Мурлов, или Преодоление отсутствия - Страница 32
Утром ничто не напоминало о вчерашнем явлении. Голос исчез, как и не было его. Даже обидно как-то, ей-богу! А сын стал расти не по дням, а по часам, и уж шибко был рассудительный и знающий. Но держался со сверстниками ровно.
К счастью, Прокопич не проболтался, все-таки это был его участок. Иначе подтверждение этому факту можно было бы найти не только на чурбачках возле «Голубого Дуная», а где-нибудь на пожелтевших страницах местной газеты или, боже сохрани, в какой-нибудь папке с фамилией и номером…
– Ну вот, – расстроился Рассказчик. – Ты, оказывается, и сам хорошо помнишь свое рождение, первые дни… А я так распинался в прошлый раз! Копыто! Эвдаймония! Мог бы сказать… Впрочем, прощаю, детство и юность – это суета. Я расскажу тебе о Фаине. Тут ты не должен всего помнить…
Глава 14. Помогают ли юным девам советы блаженного Иеронима Стридонского
– Так и быть, слушай о Фаине, – промолвил Рассказчик. – Только не обессудь, буду говорить тихо. Там, где надо говорить, как с трибуны, я буду делать ремарку: «Пафос». Представь: мы идем где-нибудь по Ионическому морю, и справа или слева по борту проплывает остров. Остров Пафос! – Рассказчик внимательно посмотрел на меня. – А ты сам-то ощущаешь в себе его душу?
Я промолчал. Рассказчик удовлетворенно улыбнулся.
– Итак, – продолжил он, – Фаина Васильевна. Девичья фамилия – Сливинская. Отец – академик, мать – красавица полька, вернее, по-старому, полячка из старинного рода польских магнатов Асташевских. Но сначала, для затравки, как это делается в приличных домах – перед выпивкой подают закуску, сначала немного о предках. Начнем с предков со стороны матери, а потом уже со стороны отца, по матушке предки корнями ушли глубже, дольше выкапывать. Упоминание о Станиславе Асташевском можно найти в хрониках первой четверти ХVII века, как раз, если помнишь, у нас было время смут, Лжедмитриев, народных ополчений, Ивана Сусанина. Можно спорить о том, был Сусанин или не был, умер он за царя или отечество – эти факты, как технические условия на газовые турбины и унитазы, пересматривают каждый год все кому не лень; а вот Асташевский был точно, и ни в каких пересмотрах не нуждается, оттого что он никогда не продавался и на нем некому было спекулировать. Но сведений о нем, повторяю, можно найти множество. Он был богач, красавец, бретер. Конь, сабля, кубок и паненка были с ним неразлучны. Он иногда в запале мог их и попутать. «Черт попутал!» – восклицал он, когда наутро обнаруживал, что ночью отстегал плеткой паненку, и, раскаявшись, целовал любимую кобылу в губы. Кобыла только скалила зубы. Но не кусалась. Следующие три века не изменили существенно характер и внешность ясновельможных панов Асташевских. Разве что лысеть они начинали в XVIII столетии после пятидесяти лет, в XIX – после сорока, а в XX – уже к тридцати. Но рождались по-прежнему все лысенькие, головастые и крикливые. По народным приметам: пузцо сытенькое, голова тыковкой – генералом будет. Так и бывало. Что же касается женской половины этого рода – все пани были исключительные красавицы. А красавицы – они всем красавицы, потому всем и нравятся. Говорить же про ум и нравственность красавиц, как ты знаешь, не умно и не нравственно.

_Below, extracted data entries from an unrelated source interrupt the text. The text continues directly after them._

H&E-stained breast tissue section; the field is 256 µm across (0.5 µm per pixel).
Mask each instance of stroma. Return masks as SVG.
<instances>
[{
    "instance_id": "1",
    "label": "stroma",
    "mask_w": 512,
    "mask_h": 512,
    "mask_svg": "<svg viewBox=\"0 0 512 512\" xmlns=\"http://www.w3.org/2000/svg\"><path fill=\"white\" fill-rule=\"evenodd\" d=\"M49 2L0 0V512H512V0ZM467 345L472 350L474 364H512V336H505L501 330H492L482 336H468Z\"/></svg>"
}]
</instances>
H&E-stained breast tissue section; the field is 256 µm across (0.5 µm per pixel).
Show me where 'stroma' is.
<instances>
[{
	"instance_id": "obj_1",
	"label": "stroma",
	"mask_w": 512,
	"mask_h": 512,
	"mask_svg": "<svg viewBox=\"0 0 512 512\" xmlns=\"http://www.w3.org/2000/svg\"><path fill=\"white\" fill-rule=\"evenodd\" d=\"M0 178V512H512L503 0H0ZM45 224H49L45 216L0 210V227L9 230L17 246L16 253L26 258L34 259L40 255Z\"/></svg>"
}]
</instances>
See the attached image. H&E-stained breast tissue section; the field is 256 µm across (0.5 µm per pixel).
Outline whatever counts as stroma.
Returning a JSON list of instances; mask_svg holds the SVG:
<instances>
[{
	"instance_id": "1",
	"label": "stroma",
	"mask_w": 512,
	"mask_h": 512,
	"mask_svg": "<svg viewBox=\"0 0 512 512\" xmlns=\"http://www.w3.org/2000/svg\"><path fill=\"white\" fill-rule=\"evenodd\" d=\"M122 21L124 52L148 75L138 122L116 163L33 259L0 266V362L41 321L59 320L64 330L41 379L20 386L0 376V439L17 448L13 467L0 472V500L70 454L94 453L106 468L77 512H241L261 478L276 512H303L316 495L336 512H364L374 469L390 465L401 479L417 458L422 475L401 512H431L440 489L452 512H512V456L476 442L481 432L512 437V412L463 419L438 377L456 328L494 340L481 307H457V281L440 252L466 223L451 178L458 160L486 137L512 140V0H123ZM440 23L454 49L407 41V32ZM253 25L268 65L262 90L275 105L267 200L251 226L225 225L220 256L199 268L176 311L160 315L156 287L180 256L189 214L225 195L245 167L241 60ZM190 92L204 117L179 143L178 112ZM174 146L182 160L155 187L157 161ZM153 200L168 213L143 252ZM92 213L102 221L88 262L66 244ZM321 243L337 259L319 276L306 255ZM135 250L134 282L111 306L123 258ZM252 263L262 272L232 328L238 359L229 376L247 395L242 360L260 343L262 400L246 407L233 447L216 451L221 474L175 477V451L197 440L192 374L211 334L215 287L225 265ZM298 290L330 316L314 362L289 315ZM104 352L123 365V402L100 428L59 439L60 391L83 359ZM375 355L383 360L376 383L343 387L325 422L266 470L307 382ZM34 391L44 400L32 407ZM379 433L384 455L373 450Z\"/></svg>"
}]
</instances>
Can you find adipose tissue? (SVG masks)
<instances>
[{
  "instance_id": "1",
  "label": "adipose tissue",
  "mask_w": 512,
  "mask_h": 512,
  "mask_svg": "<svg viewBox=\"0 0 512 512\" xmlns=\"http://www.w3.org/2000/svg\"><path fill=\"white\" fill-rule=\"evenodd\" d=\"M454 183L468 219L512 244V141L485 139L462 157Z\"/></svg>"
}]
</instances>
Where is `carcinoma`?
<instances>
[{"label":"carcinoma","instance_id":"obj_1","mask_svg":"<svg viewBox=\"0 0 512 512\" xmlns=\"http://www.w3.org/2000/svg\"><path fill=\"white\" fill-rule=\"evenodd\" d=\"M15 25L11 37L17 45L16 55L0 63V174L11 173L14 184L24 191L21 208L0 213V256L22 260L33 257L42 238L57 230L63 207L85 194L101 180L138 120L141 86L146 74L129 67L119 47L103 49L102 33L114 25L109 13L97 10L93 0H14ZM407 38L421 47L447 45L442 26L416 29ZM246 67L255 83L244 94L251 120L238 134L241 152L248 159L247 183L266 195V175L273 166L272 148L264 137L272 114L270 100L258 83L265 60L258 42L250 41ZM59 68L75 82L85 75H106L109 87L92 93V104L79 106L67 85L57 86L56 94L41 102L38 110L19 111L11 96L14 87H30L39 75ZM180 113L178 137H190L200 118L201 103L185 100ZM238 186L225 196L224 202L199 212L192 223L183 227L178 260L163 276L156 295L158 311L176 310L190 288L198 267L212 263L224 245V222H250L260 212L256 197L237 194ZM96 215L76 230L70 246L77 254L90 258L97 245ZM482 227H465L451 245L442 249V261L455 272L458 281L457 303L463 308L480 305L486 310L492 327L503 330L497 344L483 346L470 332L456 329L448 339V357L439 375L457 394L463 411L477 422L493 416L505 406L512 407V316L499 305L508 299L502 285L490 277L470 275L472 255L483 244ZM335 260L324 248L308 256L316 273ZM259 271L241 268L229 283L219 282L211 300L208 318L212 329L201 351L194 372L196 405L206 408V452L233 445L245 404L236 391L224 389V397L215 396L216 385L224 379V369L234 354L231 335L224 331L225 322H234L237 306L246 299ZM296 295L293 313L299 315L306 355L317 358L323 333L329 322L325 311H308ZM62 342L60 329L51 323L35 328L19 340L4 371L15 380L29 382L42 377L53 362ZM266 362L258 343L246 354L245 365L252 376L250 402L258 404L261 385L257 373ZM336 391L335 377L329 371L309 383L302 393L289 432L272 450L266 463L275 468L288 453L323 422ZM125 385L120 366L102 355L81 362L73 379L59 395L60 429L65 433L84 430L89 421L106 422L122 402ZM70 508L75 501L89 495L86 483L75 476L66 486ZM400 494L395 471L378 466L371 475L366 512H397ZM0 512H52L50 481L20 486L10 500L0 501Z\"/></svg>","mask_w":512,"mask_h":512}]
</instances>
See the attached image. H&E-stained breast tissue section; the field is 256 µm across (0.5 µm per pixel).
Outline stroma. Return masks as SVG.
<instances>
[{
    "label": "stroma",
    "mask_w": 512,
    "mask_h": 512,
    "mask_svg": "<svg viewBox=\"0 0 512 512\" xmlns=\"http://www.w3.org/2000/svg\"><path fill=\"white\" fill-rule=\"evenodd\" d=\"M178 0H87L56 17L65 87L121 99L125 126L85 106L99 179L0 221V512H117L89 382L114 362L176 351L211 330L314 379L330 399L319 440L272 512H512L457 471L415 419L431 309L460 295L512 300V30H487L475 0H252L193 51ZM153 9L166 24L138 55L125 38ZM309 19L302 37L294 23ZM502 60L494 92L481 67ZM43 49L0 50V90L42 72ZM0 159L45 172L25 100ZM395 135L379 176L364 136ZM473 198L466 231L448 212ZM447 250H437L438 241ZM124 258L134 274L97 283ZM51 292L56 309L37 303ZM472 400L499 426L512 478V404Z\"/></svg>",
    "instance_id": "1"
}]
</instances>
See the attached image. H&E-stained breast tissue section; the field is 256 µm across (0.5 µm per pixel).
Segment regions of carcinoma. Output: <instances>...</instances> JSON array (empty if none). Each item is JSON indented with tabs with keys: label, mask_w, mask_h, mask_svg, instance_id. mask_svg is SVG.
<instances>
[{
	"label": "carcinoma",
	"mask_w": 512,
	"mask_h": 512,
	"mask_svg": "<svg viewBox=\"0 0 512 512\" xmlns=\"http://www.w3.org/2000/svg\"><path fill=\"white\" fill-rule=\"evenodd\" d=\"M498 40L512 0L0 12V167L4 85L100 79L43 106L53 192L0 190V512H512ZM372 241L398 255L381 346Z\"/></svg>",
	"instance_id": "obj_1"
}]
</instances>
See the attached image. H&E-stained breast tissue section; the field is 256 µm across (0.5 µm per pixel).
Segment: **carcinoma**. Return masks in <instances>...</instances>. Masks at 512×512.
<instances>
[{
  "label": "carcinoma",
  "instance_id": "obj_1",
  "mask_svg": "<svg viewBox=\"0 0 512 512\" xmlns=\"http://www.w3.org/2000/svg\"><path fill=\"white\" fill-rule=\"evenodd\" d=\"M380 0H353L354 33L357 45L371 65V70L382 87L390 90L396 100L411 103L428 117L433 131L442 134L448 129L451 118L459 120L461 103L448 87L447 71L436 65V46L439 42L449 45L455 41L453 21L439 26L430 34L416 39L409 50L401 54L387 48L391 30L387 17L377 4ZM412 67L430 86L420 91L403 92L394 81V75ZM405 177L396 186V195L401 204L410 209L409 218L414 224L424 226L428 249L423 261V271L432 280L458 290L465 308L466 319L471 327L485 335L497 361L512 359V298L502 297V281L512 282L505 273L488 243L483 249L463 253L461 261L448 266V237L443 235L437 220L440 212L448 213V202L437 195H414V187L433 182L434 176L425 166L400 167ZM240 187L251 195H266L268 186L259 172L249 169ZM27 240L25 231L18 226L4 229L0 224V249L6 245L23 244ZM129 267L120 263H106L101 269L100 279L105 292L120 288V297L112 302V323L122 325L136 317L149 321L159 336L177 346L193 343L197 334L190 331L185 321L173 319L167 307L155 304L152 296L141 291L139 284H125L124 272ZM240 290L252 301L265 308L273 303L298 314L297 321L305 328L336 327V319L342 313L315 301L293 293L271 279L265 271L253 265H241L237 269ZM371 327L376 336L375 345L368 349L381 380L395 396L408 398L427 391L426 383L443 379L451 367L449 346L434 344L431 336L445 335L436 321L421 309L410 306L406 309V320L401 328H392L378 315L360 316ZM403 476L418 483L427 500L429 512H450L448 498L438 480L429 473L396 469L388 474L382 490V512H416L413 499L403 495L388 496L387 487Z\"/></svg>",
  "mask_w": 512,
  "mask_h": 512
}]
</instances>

Отец Сливинского, Николай Васильевич, окончил Петербургскую духовную академию. Прекрасная память, широкая образованность, интеллигентность, великолепный голос и стать сулили ему приличный духовный сан, блестящую карьеру, счастливое будущее. Но карьера у него, увы, не сложилась. Человек предполагает, а Бог располагает. Жизнь бросала его по свету, по городам и епархиям – нигде он не приживался. Правда хранит непорочного в пути, оттого и путь у непорочного бывает так долог. Время было беспокойное и смутное, как и три века назад, как и у нас. Я же говорил, что оно застыло в нас, несправедливое и непонятное. По прошествии лет Сливинский понял, что время – это тоже проявление Его, и оно тоже бесстрастно, как Он, и одинаково справедливо ко всем; но тогда ему казалось, что к нему время было особенно несправедливо. Да и разберись тут со временем, когда времени ни на что не остается: с одной стороны, на слуху все громкие, то прославляемые, то проклинаемые, имена – отлучение графа Толстого, открытие мощей Серафима Саровского, явление бога во плоти Иоанна Кронштадтского и плотского диавола (а может, ангела?) Григория Распутина; а с другой – обычное людское болото, безбожные погромы евреев, осуждение иоаннитов, воровство, мздоимство, лжесвидетельство, чревоугодие, праздность, косность, ложь, злоба, и все, все погрязли в свинстве, пьянстве и провалились в пропасть блуда. И те, кто больше всех погряз и провалился, громче всех взывали к богу с просьбой покарать грешников. И все окаянные жаждали нового Мюнцера.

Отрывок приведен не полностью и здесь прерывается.